Rewrite the lines from the start of the items through the line that contains "આંતરવેદનામાંથી", including that line, as a Markdown table with the columns Row and Line, leaving out blank lines.
##########
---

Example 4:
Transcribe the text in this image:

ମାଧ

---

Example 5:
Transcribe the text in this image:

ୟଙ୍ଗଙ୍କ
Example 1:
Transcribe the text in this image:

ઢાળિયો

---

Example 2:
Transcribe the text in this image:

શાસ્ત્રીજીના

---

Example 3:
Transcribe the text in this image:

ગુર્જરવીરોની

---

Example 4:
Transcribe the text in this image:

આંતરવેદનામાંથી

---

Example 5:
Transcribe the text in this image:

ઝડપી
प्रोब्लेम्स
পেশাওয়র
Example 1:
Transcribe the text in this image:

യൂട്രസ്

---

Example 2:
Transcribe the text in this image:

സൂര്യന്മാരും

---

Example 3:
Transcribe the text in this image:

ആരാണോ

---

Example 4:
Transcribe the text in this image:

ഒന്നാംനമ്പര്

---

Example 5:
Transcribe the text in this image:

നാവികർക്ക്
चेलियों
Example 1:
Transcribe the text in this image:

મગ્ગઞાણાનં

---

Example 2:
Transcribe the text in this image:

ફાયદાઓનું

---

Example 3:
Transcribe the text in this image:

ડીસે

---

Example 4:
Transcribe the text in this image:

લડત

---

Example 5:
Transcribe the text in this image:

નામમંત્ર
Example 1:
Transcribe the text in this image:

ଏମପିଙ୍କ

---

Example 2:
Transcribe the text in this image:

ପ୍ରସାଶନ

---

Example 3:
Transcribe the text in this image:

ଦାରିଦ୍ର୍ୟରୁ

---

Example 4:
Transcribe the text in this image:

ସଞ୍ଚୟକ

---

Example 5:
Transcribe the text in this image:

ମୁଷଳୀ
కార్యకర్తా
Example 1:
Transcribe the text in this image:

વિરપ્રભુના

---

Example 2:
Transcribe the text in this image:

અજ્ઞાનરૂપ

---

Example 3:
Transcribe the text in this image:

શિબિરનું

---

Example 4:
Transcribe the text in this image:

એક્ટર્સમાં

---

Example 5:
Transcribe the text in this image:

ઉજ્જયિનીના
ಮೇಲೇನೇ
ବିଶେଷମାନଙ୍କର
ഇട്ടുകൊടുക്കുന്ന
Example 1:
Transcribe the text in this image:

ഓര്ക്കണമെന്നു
##########
* _WORKED ANSWER_
| Row | Line |
|---|---|
| 1 | --- |
| 2 | Example 4: |
| 3 | Transcribe the text in this image: |
| 4 | ମାଧ |
| 5 | --- |
| 6 | Example 5: |
| 7 | Transcribe the text in this image: |
| 8 | ୟଙ୍ଗଙ୍କ |
| 9 | Example 1: |
| 10 | Transcribe the text in this image: |
| 11 | ઢાળિયો |
| 12 | --- |
| 13 | Example 2: |
| 14 | Transcribe the text in this image: |
| 15 | શાસ્ત્રીજીના |
| 16 | --- |
| 17 | Example 3: |
| 18 | Transcribe the text in this image: |
| 19 | ગુર્જરવીરોની |
| 20 | --- |
| 21 | Example 4: |
| 22 | Transcribe the text in this image: |
| 23 | આંતરવેદનામાંથી |